Obama urges compromise in surprise visit to Iraq
US President Barack Obama made an unannounced visit to Baghdad yesterday, marking a new chapter in his strategy to wind down the unpopular war in Iraq and shift the United States' military focus to Afghanistan. Pushing Iraq's feuding factions to...
US President Barack Obama made an unannounced visit to Baghdad yesterday, marking a new chapter in his strategy to wind down the unpopular war in Iraq and shift the United States' military focus to Afghanistan. Pushing Iraq's feuding factions to compromise, he sounding a note of impatience as he said Iraqis should take responsibility for their country so US troops could leave.
Mr Obama flew to Baghdad to meet US military commanders and Iraqi leaders and assess security there first-hand after announcing a strategy to wind down the unpopular six-year war by withdrawing all US combat troops by the end of August 2010 and the rest of US troops by the end of 2011.
"It is time for us to transition to the Iraqis.

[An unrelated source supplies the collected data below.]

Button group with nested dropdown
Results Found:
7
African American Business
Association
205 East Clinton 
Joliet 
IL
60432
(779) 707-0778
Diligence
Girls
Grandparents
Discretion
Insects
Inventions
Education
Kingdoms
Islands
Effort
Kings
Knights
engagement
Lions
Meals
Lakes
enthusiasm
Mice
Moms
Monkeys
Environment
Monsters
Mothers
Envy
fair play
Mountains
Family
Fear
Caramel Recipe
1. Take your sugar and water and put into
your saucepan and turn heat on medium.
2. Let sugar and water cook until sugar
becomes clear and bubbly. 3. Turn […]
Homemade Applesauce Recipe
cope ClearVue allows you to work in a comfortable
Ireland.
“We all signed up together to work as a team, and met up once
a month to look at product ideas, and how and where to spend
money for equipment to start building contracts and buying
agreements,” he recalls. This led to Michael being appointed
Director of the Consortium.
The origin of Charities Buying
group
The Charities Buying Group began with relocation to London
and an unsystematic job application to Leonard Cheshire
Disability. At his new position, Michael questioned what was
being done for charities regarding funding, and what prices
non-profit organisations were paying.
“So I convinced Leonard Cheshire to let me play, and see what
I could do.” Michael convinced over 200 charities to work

They need to take responsibility for their country... in order to do that they need to make political accommodations," Mr Obama told some 1,500 troops at a base outside Baghdad.

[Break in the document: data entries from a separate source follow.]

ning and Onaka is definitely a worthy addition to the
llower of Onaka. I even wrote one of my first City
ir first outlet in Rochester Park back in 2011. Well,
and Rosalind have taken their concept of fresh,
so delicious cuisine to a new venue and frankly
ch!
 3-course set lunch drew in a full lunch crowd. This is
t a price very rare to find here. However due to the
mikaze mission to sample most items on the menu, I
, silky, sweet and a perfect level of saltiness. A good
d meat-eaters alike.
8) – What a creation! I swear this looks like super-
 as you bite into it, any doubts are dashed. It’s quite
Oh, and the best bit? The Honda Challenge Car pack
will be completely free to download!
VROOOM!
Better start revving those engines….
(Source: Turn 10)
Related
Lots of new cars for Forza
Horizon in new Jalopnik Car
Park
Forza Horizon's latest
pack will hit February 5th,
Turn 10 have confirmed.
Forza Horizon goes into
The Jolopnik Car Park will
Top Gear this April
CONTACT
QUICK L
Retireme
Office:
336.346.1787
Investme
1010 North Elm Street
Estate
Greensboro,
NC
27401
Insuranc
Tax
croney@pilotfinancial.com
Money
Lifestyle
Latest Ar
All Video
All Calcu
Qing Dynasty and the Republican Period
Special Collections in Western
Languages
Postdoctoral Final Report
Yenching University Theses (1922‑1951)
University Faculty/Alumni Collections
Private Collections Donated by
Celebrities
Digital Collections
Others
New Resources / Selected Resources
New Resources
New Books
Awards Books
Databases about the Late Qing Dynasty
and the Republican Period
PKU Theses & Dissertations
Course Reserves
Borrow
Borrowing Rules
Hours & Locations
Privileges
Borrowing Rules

His visit to Baghdad was shrouded in the security-conscious secrecy that marked similar trips by his predecessor George W. Bush, whose foreign policy legacy was defined by the unpopular war that he launched in 2003 to topple Saddam Hussein.
In a meeting with Iraqi Prime Minister Nuri al-Maliki, President Obama acknowledged there had been political reforms but said more work was needed. He told reporters it was "absolutely critical for all Iraqis to be adequately integrated into the government and security forces, adding he wanted to work with Mr Maliki in a "spirit of partnership".
Iraq experts fear that if steps are not taken to resolve disputes between Sunni and Shi'ite Arab and Kurdish political blocs, recent security gains, partly won by a US troop build-up in the last two years, could unravel, plunging Iraq back into violence.
Mr Obama's visit was not publicised beforehand and was made known only after Air Force One, flying from Istanbul at the end of Mr Obama's first major international tour, had touched down at Baghdad International Airport.
His arrival came a day after a string of seemingly coordinated bombings across the Iraqi capital killed 37 people. Yesterday, a car bomb killed nine people and wounded 20 in the Shi'ite Kadhimiya district of northwest Baghdad, police said.